Conferences and Keynote Ideas

This month has required a lot of work related travel. 

 

I was in Wisconsin for a user-group event last Saturday (http://www.wi-ineta.org/). I actually arrived Friday night at mid-night, did a 2 hour talk starting at 9:45am, and was on my way to the airport back shortly past noon – which meant 16 hours of travel to/from Seattle via Minneapolis but only a little over 12 hours total in Wisconsin itself.

 

I am heading down late tomorrow night for the SD West conference in San Jose (http://www.sdexpo.com/) where I am giving two talks Wednesday morning before heading back to Seattle that afternoon.

 

I just realized today that I am also then heading to Orlando this weekend to give the keynote and two breakout talks at the ASP.NET Connections conference (http://www.asp-connections.com/).  For some reason I thought this was the following weekend, and so need to now come up with a good 45 minute keynote topic in the next few days.

 

I’m looking for suggestions on what to talk about.  I have a standard one that I give on ASP.NET 2.0 and Visual Web Developer 2005, but which I’m growing bored giving, so would love to hear suggestions on new things to cover.  I was originally thinking about doing one on IIS7 and showing that off, but think it might be better to wait until the fall for that (so that the main focus stays on Whidbey and what people will be able to-do this year as opposed to next).

 

Two other keynote possibilities:

 

1) Talk about the end-to-end lifecycle of building/maintaining applications.  Show of ASP.NET 2.0 and Visual Studio – but then also show off VSTS support for web apps and talk about enterprise deployments and such.

 

2) Provide an inside look into how we build ASP.NET.  Walkthrough the Microsoft development process, how we structure teams and projects, and what all we do during the product cycle to get to a shipping state.  I actually think this talk could be a lot of fun.

 

Thoughts?  Preferences?  I’d be very interested in what people think would be cool to hear.

 

12 Comments

  • I think people would enjoy #2

  • I think some hard core programmers (think C++ background) need to be reassured that ASP.NET 2.0 isn't just for PhP programmers. I just taught DevelopMentor's ASP.NET 2.0 course to a group from MSFT and many weren't so keen on many of the hands-off declarative features.
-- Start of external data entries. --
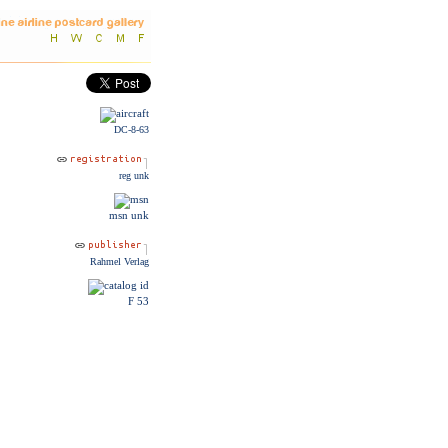
DC-8-63
reg unk
msn unk
Rahmel Verlag
F 53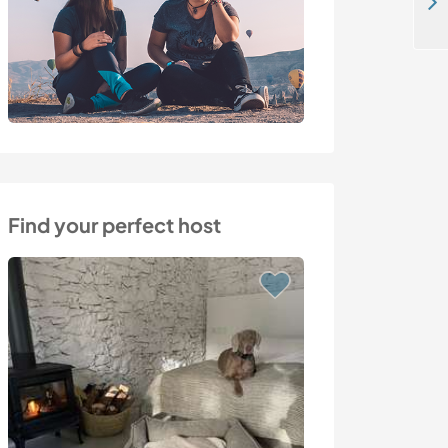
Become part of our beautiful farming life in Loutraki, Greece
Find your perfect host
Last minute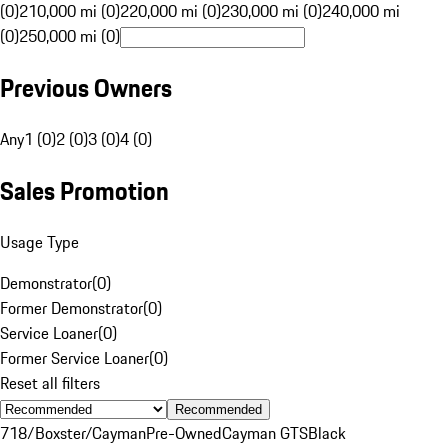
(0)
210,000 mi (0)
220,000 mi (0)
230,000 mi (0)
240,000 mi
(0)
250,000 mi (0)
Previous Owners
Any
1 (0)
2 (0)
3 (0)
4 (0)
Sales Promotion
Usage Type
Demonstrator
(
0
)
Former Demonstrator
(
0
)
Service Loaner
(
0
)
Former Service Loaner
(
0
)
Reset all filters
Recommended
718/Boxster/Cayman
Pre-Owned
Cayman GTS
Black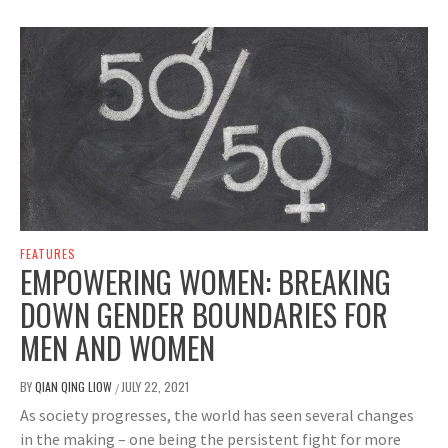
FEATURES
EMPOWERING WOMEN: BREAKING
DOWN GENDER BOUNDARIES FOR
MEN AND WOMEN
BY
QIAN QING LIOW
JULY 22, 2021
/
As society progresses, the world has seen several changes
in the making – one being the persistent fight for more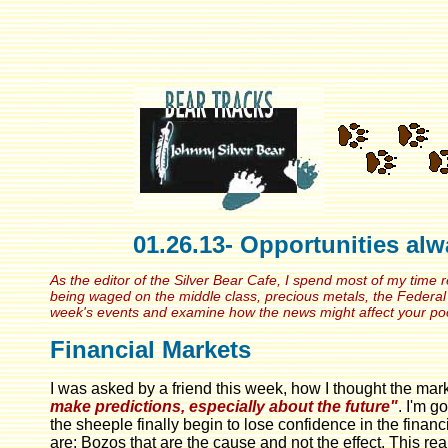
01.26.13- Opportunities al
As the editor of the Silver Bear Cafe, I spend most of my time 
being waged on the middle class, precious metals, the Federal 
week's events and examine how the news might affect your p
Financial Markets
I was asked by a friend this week, how I thought the mark
make predictions, especially about the future"
. I'm g
the sheeple finally begin to lose confidence in the finan
are; Bozos that are the cause and not the effect. This re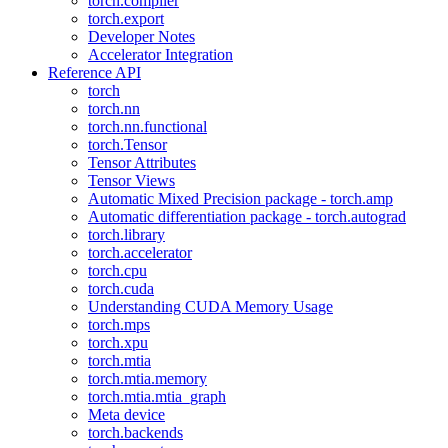
torch.compiler
torch.export
Developer Notes
Accelerator Integration
Reference API
torch
torch.nn
torch.nn.functional
torch.Tensor
Tensor Attributes
Tensor Views
Automatic Mixed Precision package - torch.amp
Automatic differentiation package - torch.autograd
torch.library
torch.accelerator
torch.cpu
torch.cuda
Understanding CUDA Memory Usage
torch.mps
torch.xpu
torch.mtia
torch.mtia.memory
torch.mtia.mtia_graph
Meta device
torch.backends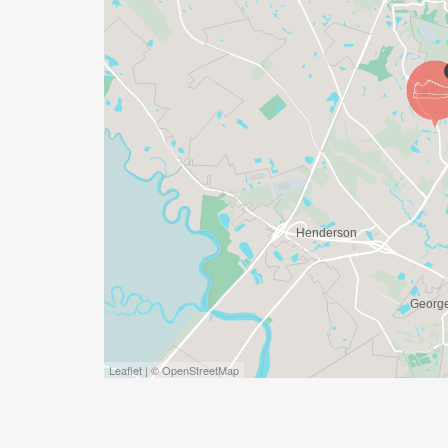
WHAT IS INCLUDED:
* _SPECIAL EDITION 5th Annual commem
CROSS FINISH LINE ON GAME DAY)_
* _T-shirt/Tank and SwagBag (ONLY GU
AND MUST PICK UP BY RACE DAY TO GU
* _Prizes, Awards and Certificates for tho
* _1 FREE Raffle Ticket for our Giveaway (
* _Snacks and Drinks_
WINNERS GIFTS/PRIZES:
Leaflet | © OpenStreetMap
* _FREE PAIR OF SHOES for To__p Male, 
* _$50 Gift Card to GameChangers for 2
* _$25 Gift Card to GameChangers for 3r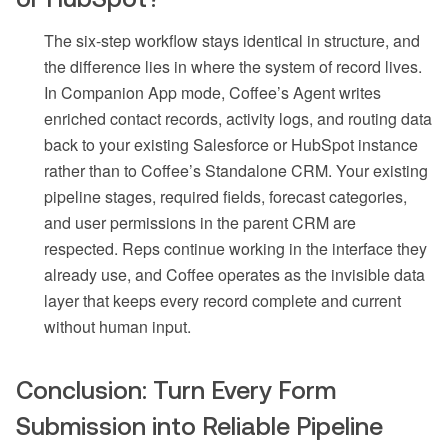
The six-step workflow stays identical in structure, and
the difference lies in where the system of record lives.
In Companion App mode, Coffee’s Agent writes
enriched contact records, activity logs, and routing data
back to your existing Salesforce or HubSpot instance
rather than to Coffee’s Standalone CRM. Your existing
pipeline stages, required fields, forecast categories,
and user permissions in the parent CRM are
respected. Reps continue working in the interface they
already use, and Coffee operates as the invisible data
layer that keeps every record complete and current
without human input.
Conclusion: Turn Every Form
Submission into Reliable Pipeline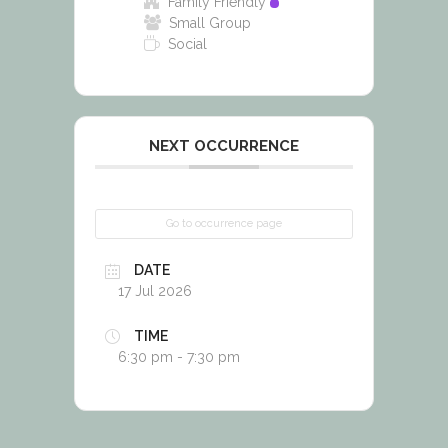
Family Friendly
Small Group
Social
NEXT OCCURRENCE
Go to occurrence page
DATE
17 Jul 2026
TIME
6:30 pm - 7:30 pm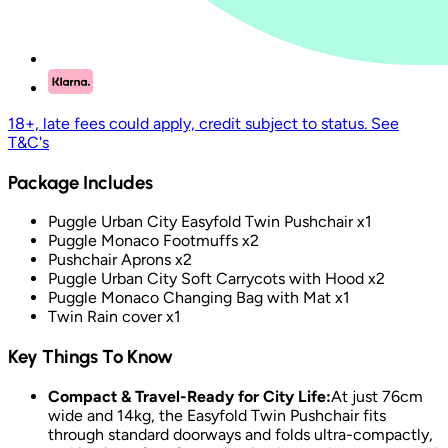
18+, late fees could apply, credit subject to status. See
T&C's
Package Includes
Puggle Urban City Easyfold Twin Pushchair x1
Puggle Monaco Footmuffs x2
Pushchair Aprons x2
Puggle Urban City Soft Carrycots with Hood x2
Puggle Monaco Changing Bag with Mat x1
Twin Rain cover x1
Key Things To Know
Compact & Travel-Ready for City Life:
At just 76cm
wide and 14kg, the Easyfold Twin Pushchair fits
through standard doorways and folds ultra-compactly,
I think there's still many nice features for the hard core dev. Show them what they're missing :)

  • Scott,



    Sounds like you're a busy man! I won't be attending, but I vote for #2. I'd love to see that kind of presentation.



    Eagerly awaiting Whidbey...

  • I agree -- go with #2. It was good to see you in Wisconsin. Thanks for the info on IIS 7.



    -- The guy who asked you about IIS 7 at lunch

  • I'd go with Topic 2 as well. Assuming you do go in that direction, any way it could be posted on channel 9 or somewhere else? (or possible notes / slides here on your site)



    thanks

  • Well, I'l be there and #2 sounds like the most interesting,.

    (I don't need another "mile high" 2.0 talk thats for sure!)



    Of course the main criteria for success should be how many laughs you can generate.

  • Having seen you do #1 at the ASP Insiders meeting last year I have to choose that one. It was the most interesting presentation that I've seen in a long time and you have it already, right?



    Either are going to be a cut above the normal walkthrough though.

  • I saw your keynote in Vegas and will be in attendence Sunday night when you keynote down here in Florida, and while i like the idea of #2 (which seems to be along the lines of the "Channel 9" interviews you did), nothing can beat the "wow" factor of your presentation in Vegas where in 45 mins you had that whole application more or less d-o-n-e. That was incredible and really got people excited for the DevConnections seminars.



    Just my 2 cents

  • #1 sounds more like a keynote presentation to me, although #2 would be extremely interesting to hear as well.

  • One of the most memorible highlights of my first tech preview was the tour of the testing lab and the discussion we had on how the ASP.net manages projects. A presentation that presented a walk through and demos would be truly amazing.



    Wisconsin was fun, great to see you again.

  • Definitely #2 simply because so many organizations suck at that sort of thing so badly!

  • #2 sounds incredibly interesting, but #1 is more interesting to me pragmatically speaking.